Zuwendungsempfängerin

Stadt Wadern

Maßnahmen

  1. Einbau neuer Fenster mit Sonnen- und Wärmeschutzverglasung (fünf Objekte)
  2. Dämmung von Fassaden (vier Objekte) und einem Dach
  3. Anbringung von außenliegenden Sonnenschutzlamellen (drei Einrichtungen)
  4. Aufbau von sieben Pergola-/Kettenmarkisen

Laufzeit

abgeschlossen

01.04.2022 bis 30.09.2023

Verortung

Stadt Wadern

Fördervolumen

3.709.385,45 €

Die Stadt Wadern im Saarland will sich langfristig zu einer nachhaltigen Kommune entwickeln. In diesem Kontext steht auch das Vorhaben, die klimatische Belastungen von Kindern in zwei Kindertagesstätten und fünf Grundschulen zu reduzieren. Es geht dabei um Verbesserungen für mehr als 700 Kita- und Grundschulkinder, die in den Grundschulen in Lockweiler, Nunkirchen, Steinberg und Wadrill sowie in der Freiwilligen Ganztagesschule Lockweiler und den Kindertagesstätten Büschfeld und Löstertal spielen und lernen.

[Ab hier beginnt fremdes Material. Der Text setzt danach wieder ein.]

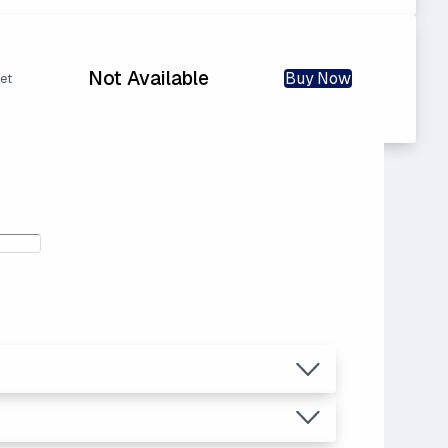
Not Available
Buy Now
et
.81
ice.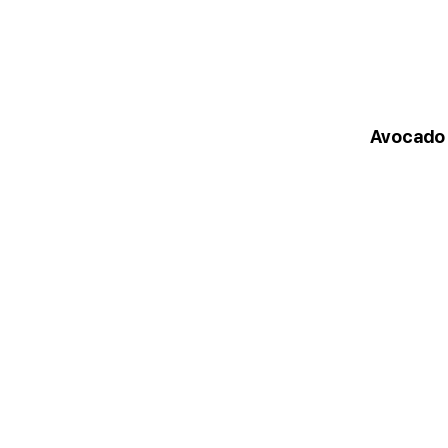
Avocado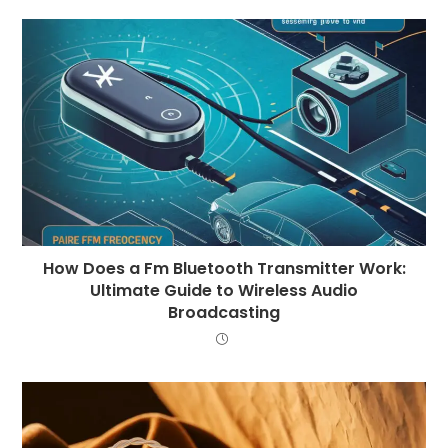
How Does a Fm Bluetooth Transmitter Work:
Ultimate Guide to Wireless Audio
Broadcasting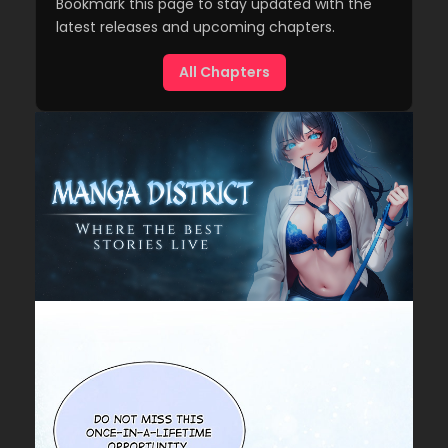
Bookmark this page to stay updated with the
latest releases and upcoming chapters.
All Chapters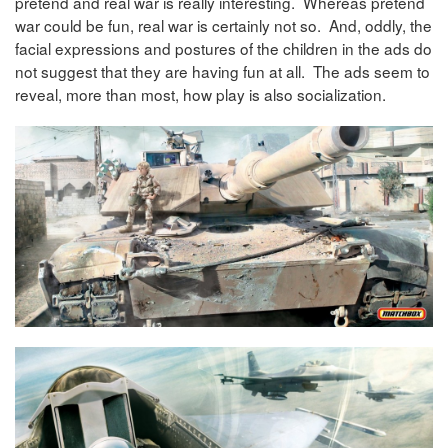
pretend and real war is really interesting. Whereas pretend
war could be fun, real war is certainly not so. And, oddly, the
facial expressions and postures of the children in the ads do
not suggest that they are having fun at all. The ads seem to
reveal, more than most, how play is also socialization.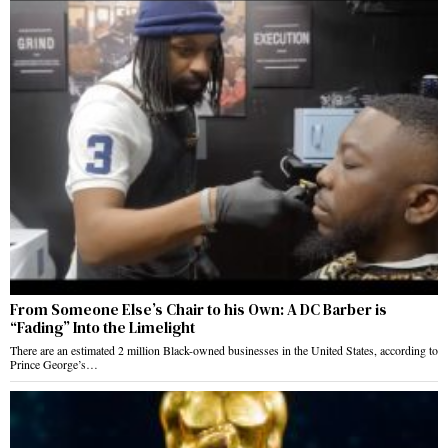
From Someone Else’s Chair to his Own: A DC Barber is
“Fading” Into the Limelight
There are an estimated 2 million Black-owned businesses in the United States, according to
Prince George’s…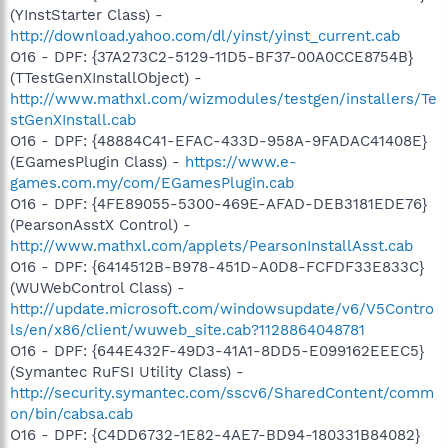
(YInstStarter Class) -
http://download.yahoo.com/dl/yinst/yinst_current.cab
O16 - DPF: {37A273C2-5129-11D5-BF37-00A0CCE8754B}
(TTestGenXInstallObject) -
http://www.mathxl.com/wizmodules/testgen/installers/Te
stGenXInstall.cab
O16 - DPF: {48884C41-EFAC-433D-958A-9FADAC41408E}
(EGamesPlugin Class) -
https://www.e-
games.com.my/com/EGamesPlugin.cab
O16 - DPF: {4FE89055-5300-469E-AFAD-DEB3181EDE76}
(PearsonAsstX Control) -
http://www.mathxl.com/applets/PearsonInstallAsst.cab
O16 - DPF: {6414512B-B978-451D-A0D8-FCFDF33E833C}
(WUWebControl Class) -
http://update.microsoft.com/windowsupdate/v6/V5Contro
ls/en/x86/client/wuweb_site.cab?1128864048781
O16 - DPF: {644E432F-49D3-41A1-8DD5-E099162EEEC5}
(Symantec RuFSI Utility Class) -
http://security.symantec.com/sscv6/SharedContent/comm
on/bin/cabsa.cab
O16 - DPF: {C4DD6732-1E82-4AE7-BD94-180331B84082}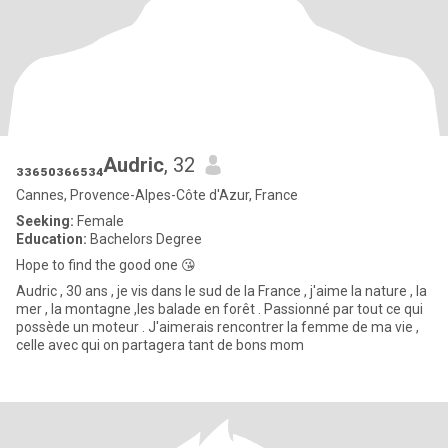
₃₃₆₅₀₃₆₆₅₃₄Audric
, 32
Cannes, Provence-Alpes-Côte d'Azur, France
Seeking:
Female
Education:
Bachelors Degree
Hope to find the good one 😘
Audric , 30 ans , je vis dans le sud de la France , j'aime la nature , la
mer , la montagne ,les balade en forêt . Passionné par tout ce qui
possède un moteur . J'aimerais rencontrer la femme de ma vie ,
celle avec qui on partagera tant de bons mom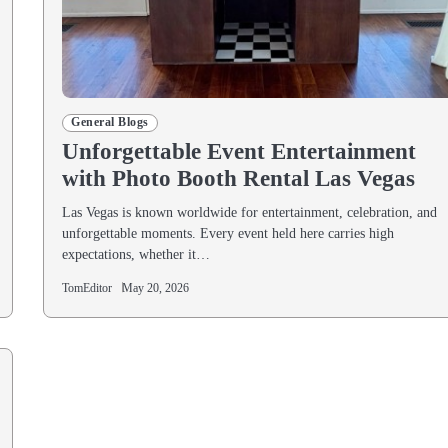
General Blogs
Unforgettable Event Entertainment
with Photo Booth Rental Las Vegas
Las Vegas is known worldwide for entertainment, celebration, and
unforgettable moments. Every event held here carries high
expectations, whether it…
TomEditor
May 20, 2026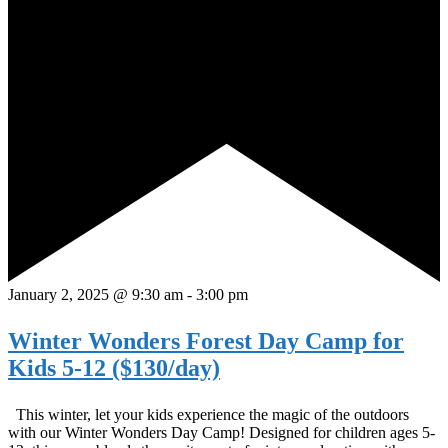
January 2, 2025 @ 9:30 am
-
3:00 pm
Winter Wonders Forest Day Camp for
Kids 5-12 ($130/day)
This winter, let your kids experience the magic of the outdoors
with our Winter Wonders Day Camp! Designed for children ages 5-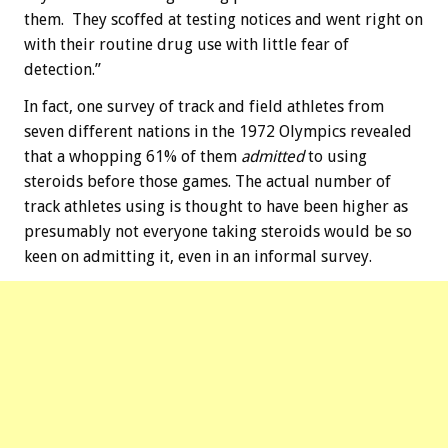
them. They scoffed at testing notices and went right on
with their routine drug use with little fear of
detection.”
In fact, one survey of track and field athletes from
seven different nations in the 1972 Olympics revealed
that a whopping 61% of them
admitted
to using
steroids before those games. The actual number of
track athletes using is thought to have been higher as
presumably not everyone taking steroids would be so
keen on admitting it, even in an informal survey.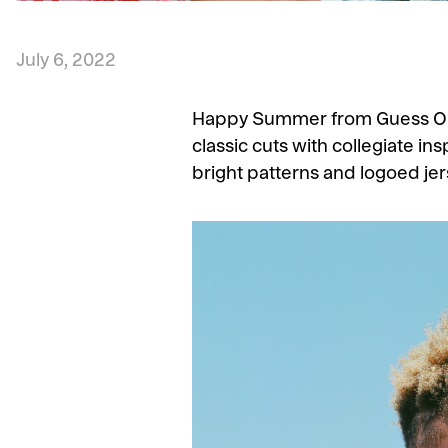
July 6, 2022
Happy Summer from Guess Origi
classic cuts with collegiate ins
bright patterns and logoed jer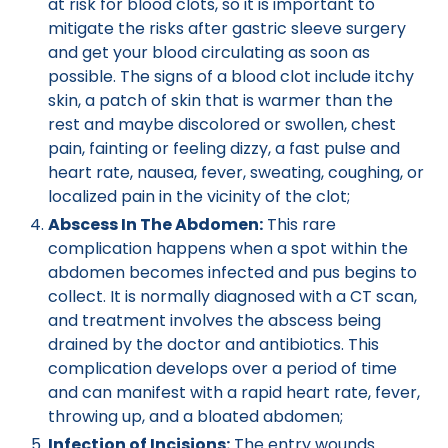
at risk for blood clots, so it is important to
mitigate the risks after gastric sleeve surgery
and get your blood circulating as soon as
possible. The signs of a blood clot include itchy
skin, a patch of skin that is warmer than the
rest and maybe discolored or swollen, chest
pain, fainting or feeling dizzy, a fast pulse and
heart rate, nausea, fever, sweating, coughing, or
localized pain in the vicinity of the clot;
Abscess In The Abdomen:
This rare
complication happens when a spot within the
abdomen becomes infected and pus begins to
collect. It is normally diagnosed with a CT scan,
and treatment involves the abscess being
drained by the doctor and antibiotics. This
complication develops over a period of time
and can manifest with a rapid heart rate, fever,
throwing up, and a bloated abdomen;
Infection of Incisions:
The entry wounds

Die Hitzebelastung in den Einrichtungen hat durch ansteigende Temperaturen und länger andauernde Hitzeperioden in den Sommermonaten immer weiter zugenommen. Die Folgen sind eine Verschlechterung der Betreuungs- sowie der Spiel- und Lernbedingungen bis hin zu Gesundheitsrisiken für die Kleinsten. Die Außenflächen vor den Kitas weisen keine schattenspendenden Orte auf. Der Asphalt-Boden und auch die Fallschutzmatten heizen sich bei kontinuierlicher Sonneneinstrahlung so stark auf, dass sogar akute Verbrennungsgefahr besteht. Auch die Innenräume der Einrichtungen erwärmen sich aufgrund fehlender Jalousien oder anderer Sonnenschutzvorrichtungen schnell und stark. 

Um der Hitze zu entgehen, sollen auf den Freiflächen im Außenbereich der beiden Kitas insgesamt sieben schattenspendende Pergolas und Kassettenmarkisen aufgebaut werden. So können die Kinder sich auch an heißeren Tagen wieder im Freien aufhalten und im geschützten Schattenbereich spielen. Um die Temperaturen in den Innenräumen der Einrichtungen zu senken, sind weitere Hitzeschutzmaßnahmen vorgesehen: Zum einen wird mit Dämmungen an einem Dach und vier Fassaden eine stärke Isolation der Gebäudehülle angestrebt. Zusätzlich werden mit dem Einbau von Fenstern mit Sonnen- und Wärmeschutzverglasung sowie der Anbringung von außenliegenden Sonnenschutzlamellen in drei Einrichtungen weitere Verschattungsmaßnahmen umgesetzt.
Die Maßnahmen schützen die vulnerable Gruppe der Kita- und Grundschulkinder in den Einrichtungen vor starker Hitze, indem die Temperaturen gesenkt werden. Dies reduziert gesundheitliche Risiken und verbessert die Spiel-, Betreuungs- und Unterrichtsbedingungen wesentlich.